INSTRUCTIONS FOR THE TASK: Report every line of the records below that contains the word "lines".

Dataset excerpts
Content starts

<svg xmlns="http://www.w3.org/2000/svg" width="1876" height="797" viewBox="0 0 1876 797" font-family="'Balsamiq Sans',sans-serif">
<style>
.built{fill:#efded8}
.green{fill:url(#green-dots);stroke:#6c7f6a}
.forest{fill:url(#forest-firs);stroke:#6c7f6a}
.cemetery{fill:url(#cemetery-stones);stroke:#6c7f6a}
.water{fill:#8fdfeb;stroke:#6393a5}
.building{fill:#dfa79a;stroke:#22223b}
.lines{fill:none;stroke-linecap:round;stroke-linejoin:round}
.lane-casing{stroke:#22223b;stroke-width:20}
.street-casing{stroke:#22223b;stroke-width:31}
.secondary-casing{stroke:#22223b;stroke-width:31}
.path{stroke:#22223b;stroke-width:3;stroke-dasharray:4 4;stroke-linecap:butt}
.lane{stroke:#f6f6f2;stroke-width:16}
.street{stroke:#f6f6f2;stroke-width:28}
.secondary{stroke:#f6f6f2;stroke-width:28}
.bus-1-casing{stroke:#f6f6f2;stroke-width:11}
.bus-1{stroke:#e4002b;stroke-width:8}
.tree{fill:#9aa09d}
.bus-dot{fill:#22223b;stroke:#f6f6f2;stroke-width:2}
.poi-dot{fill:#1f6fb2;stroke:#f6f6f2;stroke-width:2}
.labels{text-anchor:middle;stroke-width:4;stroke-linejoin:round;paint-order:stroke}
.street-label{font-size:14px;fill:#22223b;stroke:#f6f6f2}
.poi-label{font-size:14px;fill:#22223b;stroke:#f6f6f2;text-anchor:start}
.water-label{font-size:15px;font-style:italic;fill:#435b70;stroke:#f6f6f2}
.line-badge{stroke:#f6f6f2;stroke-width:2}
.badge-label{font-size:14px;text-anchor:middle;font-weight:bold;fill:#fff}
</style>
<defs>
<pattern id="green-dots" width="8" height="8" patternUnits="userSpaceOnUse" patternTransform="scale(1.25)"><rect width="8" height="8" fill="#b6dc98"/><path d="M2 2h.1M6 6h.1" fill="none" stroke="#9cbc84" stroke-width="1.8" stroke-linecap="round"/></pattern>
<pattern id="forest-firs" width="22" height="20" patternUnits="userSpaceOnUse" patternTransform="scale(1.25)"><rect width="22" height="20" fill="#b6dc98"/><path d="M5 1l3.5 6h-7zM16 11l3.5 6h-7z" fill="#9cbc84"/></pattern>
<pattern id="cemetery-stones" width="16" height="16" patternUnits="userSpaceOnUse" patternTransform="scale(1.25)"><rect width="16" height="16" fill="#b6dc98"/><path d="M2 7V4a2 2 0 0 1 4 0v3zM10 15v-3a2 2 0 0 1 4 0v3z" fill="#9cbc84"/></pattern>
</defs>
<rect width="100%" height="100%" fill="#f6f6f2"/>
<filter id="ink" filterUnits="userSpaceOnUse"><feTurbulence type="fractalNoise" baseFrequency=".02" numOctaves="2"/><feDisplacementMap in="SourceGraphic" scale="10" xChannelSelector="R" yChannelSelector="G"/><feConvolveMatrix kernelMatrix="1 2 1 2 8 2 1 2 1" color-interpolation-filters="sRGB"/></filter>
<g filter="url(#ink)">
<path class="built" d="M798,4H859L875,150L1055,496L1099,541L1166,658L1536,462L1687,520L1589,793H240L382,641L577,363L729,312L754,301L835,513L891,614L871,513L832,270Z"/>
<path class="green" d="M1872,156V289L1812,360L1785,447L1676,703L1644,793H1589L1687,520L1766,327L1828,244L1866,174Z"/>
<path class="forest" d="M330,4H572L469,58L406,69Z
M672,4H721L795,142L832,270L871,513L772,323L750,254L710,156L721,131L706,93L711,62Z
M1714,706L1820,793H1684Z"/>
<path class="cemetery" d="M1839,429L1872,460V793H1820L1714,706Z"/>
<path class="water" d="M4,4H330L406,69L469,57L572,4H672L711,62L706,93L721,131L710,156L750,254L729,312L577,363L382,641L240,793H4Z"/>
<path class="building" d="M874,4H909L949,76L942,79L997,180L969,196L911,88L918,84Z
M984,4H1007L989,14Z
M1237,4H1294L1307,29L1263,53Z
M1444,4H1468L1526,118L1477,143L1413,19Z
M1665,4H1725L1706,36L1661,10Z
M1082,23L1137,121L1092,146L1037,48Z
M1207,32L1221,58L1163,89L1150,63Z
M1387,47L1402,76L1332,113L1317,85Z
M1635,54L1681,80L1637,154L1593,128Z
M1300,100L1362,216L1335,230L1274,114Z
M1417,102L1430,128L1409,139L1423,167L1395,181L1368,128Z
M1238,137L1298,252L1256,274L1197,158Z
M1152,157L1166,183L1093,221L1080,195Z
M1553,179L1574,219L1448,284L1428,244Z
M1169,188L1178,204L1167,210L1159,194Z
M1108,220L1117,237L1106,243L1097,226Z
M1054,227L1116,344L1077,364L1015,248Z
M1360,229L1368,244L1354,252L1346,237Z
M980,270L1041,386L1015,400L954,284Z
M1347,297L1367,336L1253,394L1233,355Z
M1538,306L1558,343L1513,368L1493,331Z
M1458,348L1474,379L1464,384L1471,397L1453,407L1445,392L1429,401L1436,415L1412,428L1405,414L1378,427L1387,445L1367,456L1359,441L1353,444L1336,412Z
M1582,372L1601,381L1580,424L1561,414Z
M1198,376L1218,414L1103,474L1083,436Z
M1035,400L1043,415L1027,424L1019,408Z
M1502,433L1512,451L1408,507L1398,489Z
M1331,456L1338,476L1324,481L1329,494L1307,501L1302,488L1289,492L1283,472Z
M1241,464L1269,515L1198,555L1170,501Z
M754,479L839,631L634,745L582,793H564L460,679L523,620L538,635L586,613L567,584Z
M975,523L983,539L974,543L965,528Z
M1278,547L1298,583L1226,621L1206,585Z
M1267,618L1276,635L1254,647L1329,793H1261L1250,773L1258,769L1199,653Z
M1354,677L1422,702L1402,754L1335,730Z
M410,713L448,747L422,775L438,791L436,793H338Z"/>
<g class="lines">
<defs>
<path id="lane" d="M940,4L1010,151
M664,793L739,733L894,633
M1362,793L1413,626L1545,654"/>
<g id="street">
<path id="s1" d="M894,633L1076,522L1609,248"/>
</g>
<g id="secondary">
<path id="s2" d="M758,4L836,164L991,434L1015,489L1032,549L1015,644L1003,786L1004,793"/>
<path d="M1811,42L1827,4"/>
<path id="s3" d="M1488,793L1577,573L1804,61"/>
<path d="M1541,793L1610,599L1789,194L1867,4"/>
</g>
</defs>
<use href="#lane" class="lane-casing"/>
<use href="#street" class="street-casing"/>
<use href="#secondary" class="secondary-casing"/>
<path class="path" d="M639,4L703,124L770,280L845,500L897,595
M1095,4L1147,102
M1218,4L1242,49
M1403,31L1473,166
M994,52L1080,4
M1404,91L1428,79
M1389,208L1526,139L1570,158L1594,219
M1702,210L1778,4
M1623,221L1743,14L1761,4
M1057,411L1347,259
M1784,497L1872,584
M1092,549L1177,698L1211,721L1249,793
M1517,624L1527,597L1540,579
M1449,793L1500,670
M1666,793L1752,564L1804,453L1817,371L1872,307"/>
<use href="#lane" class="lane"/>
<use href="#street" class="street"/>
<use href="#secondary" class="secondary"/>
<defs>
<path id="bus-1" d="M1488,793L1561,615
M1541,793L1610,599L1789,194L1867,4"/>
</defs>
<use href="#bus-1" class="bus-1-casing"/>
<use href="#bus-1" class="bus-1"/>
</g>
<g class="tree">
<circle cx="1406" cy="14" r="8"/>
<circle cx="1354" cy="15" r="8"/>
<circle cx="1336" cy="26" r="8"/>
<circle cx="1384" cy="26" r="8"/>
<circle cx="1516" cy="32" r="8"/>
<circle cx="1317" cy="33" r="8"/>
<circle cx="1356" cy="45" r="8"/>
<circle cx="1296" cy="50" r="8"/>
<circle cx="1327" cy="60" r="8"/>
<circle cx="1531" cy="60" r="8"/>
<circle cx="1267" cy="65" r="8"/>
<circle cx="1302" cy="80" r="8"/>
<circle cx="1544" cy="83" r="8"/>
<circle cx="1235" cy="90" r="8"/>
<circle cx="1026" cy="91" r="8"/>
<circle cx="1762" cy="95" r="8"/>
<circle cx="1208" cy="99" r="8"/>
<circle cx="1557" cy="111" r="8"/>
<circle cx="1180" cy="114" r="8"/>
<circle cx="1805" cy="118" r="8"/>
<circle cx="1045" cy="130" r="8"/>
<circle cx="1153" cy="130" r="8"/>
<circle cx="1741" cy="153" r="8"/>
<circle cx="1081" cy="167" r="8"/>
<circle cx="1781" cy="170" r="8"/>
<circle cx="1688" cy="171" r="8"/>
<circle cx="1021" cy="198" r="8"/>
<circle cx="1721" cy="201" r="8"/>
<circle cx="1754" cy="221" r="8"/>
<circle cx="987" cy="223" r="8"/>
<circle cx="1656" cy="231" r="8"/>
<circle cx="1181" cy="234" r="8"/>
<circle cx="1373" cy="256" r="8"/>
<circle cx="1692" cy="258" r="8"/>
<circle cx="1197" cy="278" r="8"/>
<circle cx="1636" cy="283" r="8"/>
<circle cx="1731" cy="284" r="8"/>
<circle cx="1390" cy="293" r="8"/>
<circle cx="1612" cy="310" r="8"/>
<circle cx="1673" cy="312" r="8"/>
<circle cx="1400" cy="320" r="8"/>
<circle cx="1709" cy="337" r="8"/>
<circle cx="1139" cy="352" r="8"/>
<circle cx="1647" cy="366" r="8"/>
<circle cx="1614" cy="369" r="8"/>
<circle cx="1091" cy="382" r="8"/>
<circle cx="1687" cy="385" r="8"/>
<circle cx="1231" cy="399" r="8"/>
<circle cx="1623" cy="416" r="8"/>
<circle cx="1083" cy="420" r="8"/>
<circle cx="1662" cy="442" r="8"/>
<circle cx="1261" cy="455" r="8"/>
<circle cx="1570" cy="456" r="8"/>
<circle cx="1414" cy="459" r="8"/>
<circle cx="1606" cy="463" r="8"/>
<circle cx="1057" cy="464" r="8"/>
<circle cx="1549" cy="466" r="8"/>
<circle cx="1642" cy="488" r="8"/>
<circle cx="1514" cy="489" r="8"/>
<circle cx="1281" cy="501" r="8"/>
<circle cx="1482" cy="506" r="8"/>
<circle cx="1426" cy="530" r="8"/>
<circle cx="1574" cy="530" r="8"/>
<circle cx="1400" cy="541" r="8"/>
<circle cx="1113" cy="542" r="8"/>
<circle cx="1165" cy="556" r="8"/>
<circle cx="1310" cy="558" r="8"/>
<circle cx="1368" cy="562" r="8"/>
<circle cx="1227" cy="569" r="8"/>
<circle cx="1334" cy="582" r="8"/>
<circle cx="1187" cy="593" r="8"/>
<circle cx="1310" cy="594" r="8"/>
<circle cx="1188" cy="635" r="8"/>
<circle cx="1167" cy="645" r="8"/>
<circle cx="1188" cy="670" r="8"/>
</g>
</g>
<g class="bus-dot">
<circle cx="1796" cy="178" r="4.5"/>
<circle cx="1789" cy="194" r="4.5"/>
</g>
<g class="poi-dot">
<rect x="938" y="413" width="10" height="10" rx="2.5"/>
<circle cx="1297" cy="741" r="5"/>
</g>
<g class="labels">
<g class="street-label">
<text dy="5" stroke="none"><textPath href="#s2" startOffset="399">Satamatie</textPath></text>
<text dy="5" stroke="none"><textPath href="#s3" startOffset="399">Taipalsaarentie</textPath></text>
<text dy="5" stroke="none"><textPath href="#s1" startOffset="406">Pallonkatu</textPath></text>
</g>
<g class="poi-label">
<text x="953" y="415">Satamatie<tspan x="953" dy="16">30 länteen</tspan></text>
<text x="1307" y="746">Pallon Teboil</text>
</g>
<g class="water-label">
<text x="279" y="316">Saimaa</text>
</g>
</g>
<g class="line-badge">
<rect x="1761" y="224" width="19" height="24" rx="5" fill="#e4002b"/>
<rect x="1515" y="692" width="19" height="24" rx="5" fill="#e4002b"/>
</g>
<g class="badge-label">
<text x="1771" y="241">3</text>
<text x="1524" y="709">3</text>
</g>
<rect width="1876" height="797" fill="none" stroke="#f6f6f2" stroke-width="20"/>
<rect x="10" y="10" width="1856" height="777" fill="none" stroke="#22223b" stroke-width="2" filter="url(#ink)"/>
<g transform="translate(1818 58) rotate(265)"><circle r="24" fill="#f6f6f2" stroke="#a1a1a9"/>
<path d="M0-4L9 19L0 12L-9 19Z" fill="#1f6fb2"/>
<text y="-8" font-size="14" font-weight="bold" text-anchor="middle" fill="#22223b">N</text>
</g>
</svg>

Content ends

PROBLEM SOLUTION:
.lines{fill:none;stroke-linecap:round;stroke-linejoin:round}
<g class="lines">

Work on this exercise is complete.